-------- The input --------

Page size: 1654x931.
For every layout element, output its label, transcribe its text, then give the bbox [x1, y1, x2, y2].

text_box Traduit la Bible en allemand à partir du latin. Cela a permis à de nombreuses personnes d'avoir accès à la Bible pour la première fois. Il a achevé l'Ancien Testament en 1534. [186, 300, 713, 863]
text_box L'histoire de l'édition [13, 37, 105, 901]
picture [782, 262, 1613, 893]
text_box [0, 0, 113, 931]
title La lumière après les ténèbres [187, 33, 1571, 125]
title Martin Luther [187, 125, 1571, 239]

--------

What you should do:
Rewrite the items above, changing every "bbox" to "bounding box" and leaving everything else unchanged.

Solution to this exercise:
Page size: 1654x931.
For every layout element, output its label, transcribe its text, then give the bounding box [x1, y1, x2, y2].

text_box Traduit la Bible en allemand à partir du latin. Cela a permis à de nombreuses personnes d'avoir accès à la Bible pour la première fois. Il a achevé l'Ancien Testament en 1534. [186, 300, 713, 863]
text_box L'histoire de l'édition [13, 37, 105, 901]
picture [782, 262, 1613, 893]
text_box [0, 0, 113, 931]
title La lumière après les ténèbres [187, 33, 1571, 125]
title Martin Luther [187, 125, 1571, 239]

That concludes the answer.